PORT ANGELES — For Dorothy Waters, 100, of Port Angeles, the secret to a long life is a happy one.
“I’ve just never been depressed,” she said.
“If I feel myself going that way a bit, I just try to pull myself out of it.
“I think that happiness is what has given me a long life.”
Waters, who officially turned 100 on Oct. 25, said she was surprised to find herself there.
“I used to think 100 would be a terrible age to get to,” she said.
“But then I started getting closer, and I hoped that I would.”
Although she exercises by polka dancing and walking, she said she hasn’t always made a practice of it.
“I don’t know why I’ve been healthy — I haven’t always done things right,” she said.
“We won’t get into that.”
She celebrated in style on her birthday with 14 friends who came over to wish her well, she said.
“I’ve outlived almost all of my friends,” she said.
“But I got 14 people over here for my party.”
Still cleaning gutters
She regularly cleans her own gutters and mows her lawn.
“My neighbors just have a fit,” she said.
“I get a whole lot more done when they aren’t at home.

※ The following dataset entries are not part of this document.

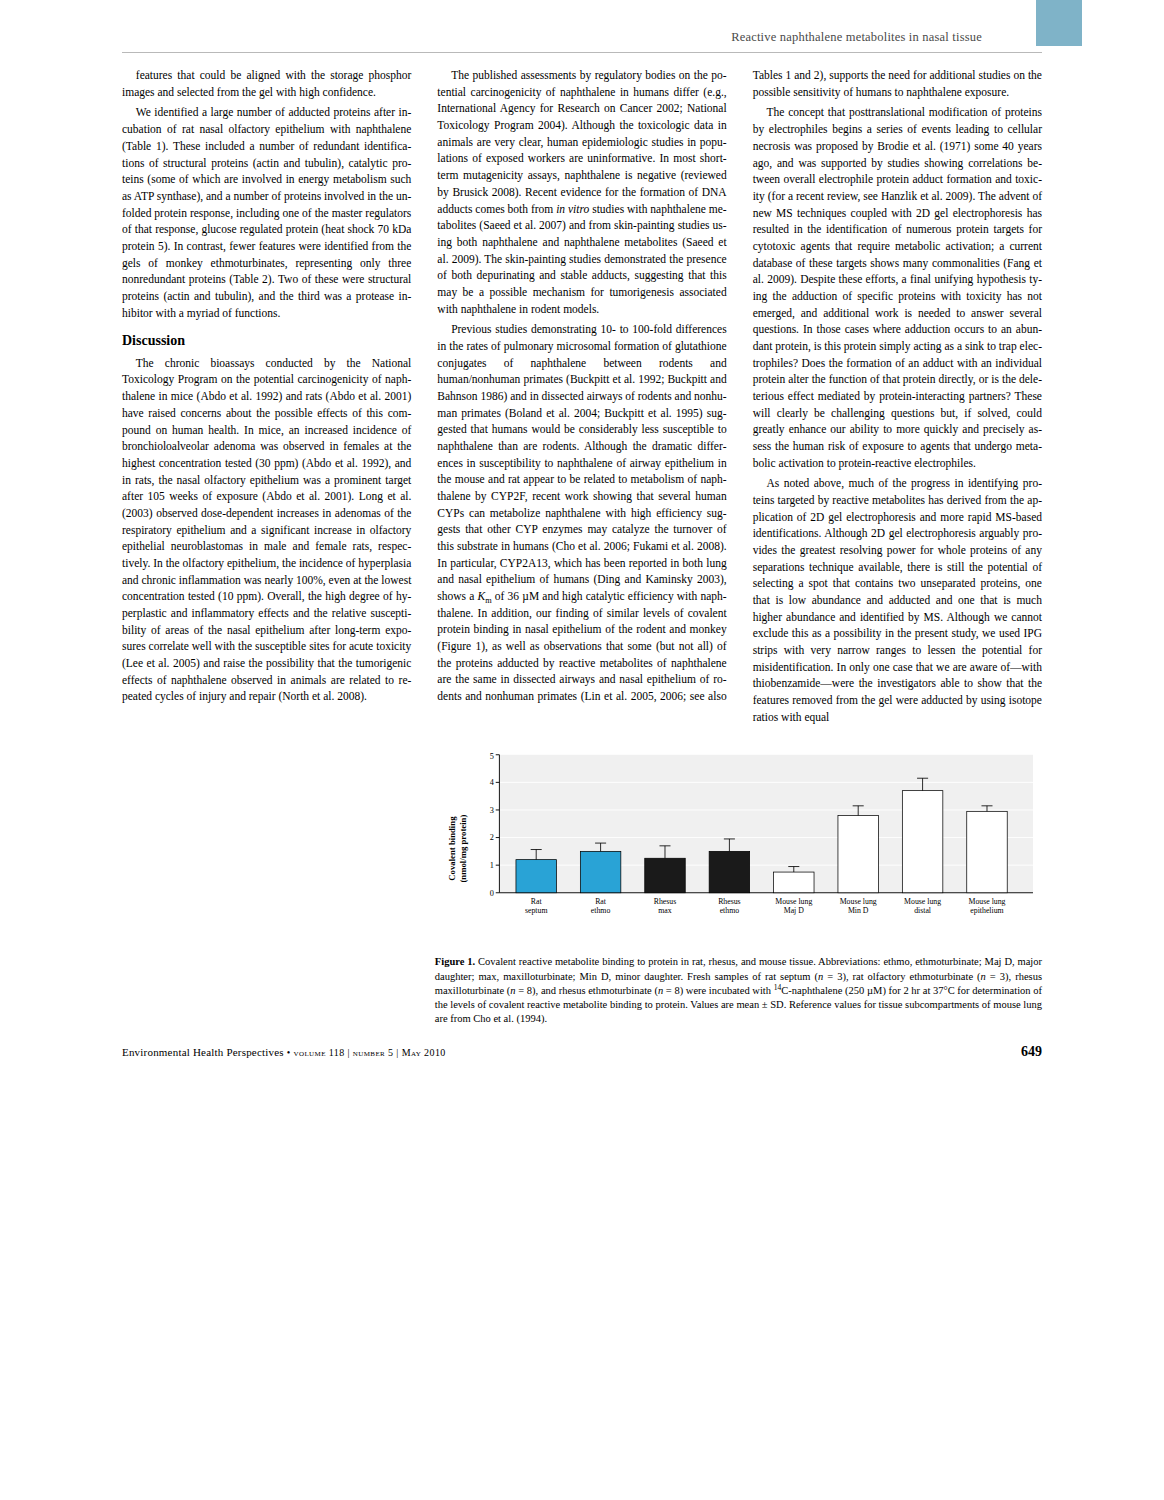Reactive naphthalene metabolites in nasal tissue
features that could be aligned with the storage phosphor images and selected from the gel with high confidence.
We identified a large number of adducted proteins after incubation of rat nasal olfactory epithelium with naphthalene (Table 1). These included a number of redundant identifications of structural proteins (actin and tubulin), catalytic proteins (some of which are involved in energy metabolism such as ATP synthase), and a number of proteins involved in the unfolded protein response, including one of the master regulators of that response, glucose regulated protein (heat shock 70 kDa protein 5). In contrast, fewer features were identified from the gels of monkey ethmoturbinates, representing only three nonredundant proteins (Table 2). Two of these were structural proteins (actin and tubulin), and the third was a protease inhibitor with a myriad of functions.
Discussion
The chronic bioassays conducted by the National Toxicology Program on the potential carcinogenicity of naphthalene in mice (Abdo et al. 1992) and rats (Abdo et al. 2001) have raised concerns about the possible effects of this compound on human health. In mice, an increased incidence of bronchioloalveolar adenoma was observed in females at the highest concentration tested (30 ppm) (Abdo et al. 1992), and in rats, the nasal olfactory epithelium was a prominent target after 105 weeks of exposure (Abdo et al. 2001). Long et al. (2003) observed dose-dependent increases in adenomas of the respiratory epithelium and a significant increase in olfactory epithelial neuroblastomas in male and female rats, respectively. In the olfactory epithelium, the incidence of hyperplasia and chronic inflammation was nearly 100%, even at the lowest concentration tested (10 ppm). Overall, the high degree of hyperplastic and inflammatory effects and the relative susceptibility of areas of the nasal epithelium after long-term exposures correlate well with the susceptible sites for acute toxicity (Lee et al. 2005) and raise the possibility that the tumorigenic effects of naphthalene observed in animals are related to repeated cycles of injury and repair (North et al. 2008).
The published assessments by regulatory bodies on the potential carcinogenicity of naphthalene in humans differ (e.g., International Agency for Research on Cancer 2002; National Toxicology Program 2004). Although the toxicologic data in animals are very clear, human epidemiologic studies in populations of exposed workers are uninformative. In most short-term mutagenicity assays, naphthalene is negative (reviewed by Brusick 2008). Recent evidence for the formation of DNA adducts comes both from in vitro studies with naphthalene metabolites (Saeed et al. 2007) and from skin-painting studies using both naphthalene and naphthalene metabolites (Saeed et al. 2009). The skin-painting studies demonstrated the presence of both depurinating and stable adducts, suggesting that this may be a possible mechanism for tumorigenesis associated with naphthalene in rodent models.
Previous studies demonstrating 10- to 100-fold differences in the rates of pulmonary microsomal formation of glutathione conjugates of naphthalene between rodents and human/nonhuman primates (Buckpitt et al. 1992; Buckpitt and Bahnson 1986) and in dissected airways of rodents and nonhuman primates (Boland et al. 2004; Buckpitt et al. 1995) suggested that humans would be considerably less susceptible to naphthalene than are rodents. Although the dramatic differences in susceptibility to naphthalene of airway epithelium in the mouse and rat appear to be related to metabolism of naphthalene by CYP2F, recent work showing that several human CYPs can metabolize naphthalene with high efficiency suggests that other CYP enzymes may catalyze the turnover of this substrate in humans (Cho et al. 2006; Fukami et al. 2008). In particular, CYP2A13, which has been reported in both lung and nasal epithelium of humans (Ding and Kaminsky 2003), shows a Km of 36 µM and high catalytic efficiency with naphthalene. In addition, our finding of similar levels of covalent protein binding in nasal epithelium of the rodent and monkey (Figure 1), as well as observations that some (but not all) of the proteins adducted by reactive metabolites of naphthalene are the same in dissected airways and nasal epithelium of rodents and nonhuman primates (Lin et al. 2005, 2006; see also Tables 1 and 2), supports the need for additional studies on the possible sensitivity of humans to naphthalene exposure.
The concept that posttranslational modification of proteins by electrophiles begins a series of events leading to cellular necrosis was proposed by Brodie et al. (1971) some 40 years ago, and was supported by studies showing correlations between overall electrophile protein adduct formation and toxicity (for a recent review, see Hanzlik et al. 2009). The advent of new MS techniques coupled with 2D gel electrophoresis has resulted in the identification of numerous protein targets for cytotoxic agents that require metabolic activation; a current database of these targets shows many commonalities (Fang et al. 2009). Despite these efforts, a final unifying hypothesis tying the adduction of specific proteins with toxicity has not emerged, and additional work is needed to answer several questions. In those cases where adduction occurs to an abundant protein, is this protein simply acting as a sink to trap electrophiles? Does the formation of an adduct with an individual protein alter the function of that protein directly, or is the deleterious effect mediated by protein-interacting partners? These will clearly be challenging questions but, if solved, could greatly enhance our ability to more quickly and precisely assess the human risk of exposure to agents that undergo metabolic activation to protein-reactive electrophiles.
As noted above, much of the progress in identifying proteins targeted by reactive metabolites has derived from the application of 2D gel electrophoresis and more rapid MS-based identifications. Although 2D gel electrophoresis arguably provides the greatest resolving power for whole proteins of any separations technique available, there is still the potential of selecting a spot that contains two unseparated proteins, one that is low abundance and adducted and one that is much higher abundance and identified by MS. Although we cannot exclude this as a possibility in the present study, we used IPG strips with very narrow ranges to lessen the potential for misidentification. In only one case that we are aware of—with thiobenzamide—were the investigators able to show that the features removed from the gel were adducted by using isotope ratios with equal
0 1 2 3 4 5 Covalent binding (nmol/mg protein) Rat septum Rat ethmo Rhesus max Rhesus ethmo Mouse lung Maj D Mouse lung Min D Mouse lung distal Mouse lung epithelium
Figure 1. Covalent reactive metabolite binding to protein in rat, rhesus, and mouse tissue. Abbreviations: ethmo, ethmoturbinate; Maj D, major daughter; max, maxilloturbinate; Min D, minor daughter. Fresh samples of rat septum (n = 3), rat olfactory ethmoturbinate (n = 3), rhesus maxilloturbinate (n = 8), and rhesus ethmoturbinate (n = 8) were incubated with 14C-naphthalene (250 µM) for 2 hr at 37°C for determination of the levels of covalent reactive metabolite binding to protein. Values are mean ± SD. Reference values for tissue subcompartments of mouse lung are from Cho et al. (1994).
Environmental Health Perspectives • volume 118 | number 5 | May 2010
649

“But they don’t notice I’m only going up on the second step of the ladder now, not the third.”
Dorothy Waters was born Oct. 25, 1910, to Robert and Mary Christensen in Junction City, Kan.
She attended the University of Kansas to become a social worker — something her father never expected.
“He said for me to go to business school or nursing school,” she said.
“But I told him that wasn’t what I wanted to do.
“So after some thought — and I was their only child — he said that, yeah, he’d send me to college.”
Joining the Alpha Xi Delta sorority, she found her place.
“I was lonely growing up as an only child, but I joined a sorority and had some girlfriends,” she said.
As a young social worker in Beloit, Kan., she spotted 32-year-old Gene Waters, who owned a Deluxe Cleaners near her workplace.
“Someone had told me that he would never marry,” she said.
He visited her house to drop off her cleaning but refused to leave it when she wasn’t home because she hadn’t left payment for the clothes, she said.
“I thought, ‘Oh, good, it gives me another chance to go down and make another impression,'” she said.
Girl gets the guy
“It turns out he did marry.”
Not one for the fanfare of a wedding dress and large ceremony, Waters said she and Gene married on their way to a weekend trip out of town in 1935.
“We had kind of decided before we left that we’d go get married,” she said.
But because her office was in the process of layoffs — focusing on the married women — the couple kept their union a secret until Waters was laid off four months later.
She and Gene had one child, Gene Waters Jr., who died in Arizona at age 50.
Waters spent her life until 1970 in Kansas.
In 1969, she and her husband retired and decided to move to Port Angeles, the haven of their boat, the Gypsy Girl.
The couple sailed the boat up to Port Angeles in 1963 and visited a couple times a year until they moved in 1970.
When first visiting Port Angeles, Dorothy Waters spotted a plot of land on the bluffs of Port Angeles — now off Cedar Park Drive — which they bought on the spot.
She still resides there.
She attributes much of her good health to her happiness and polka dancing — which she took up after the death of her husband and meeting Tony Trzebiatowski, who was a companion of hers for 20 years until his death.
“It was a good life — different than with my husband, but both of them were very good,” she said.
“He had nine children, and they are very good to me. I have no family left, but they call me and check in with me, so that is good.”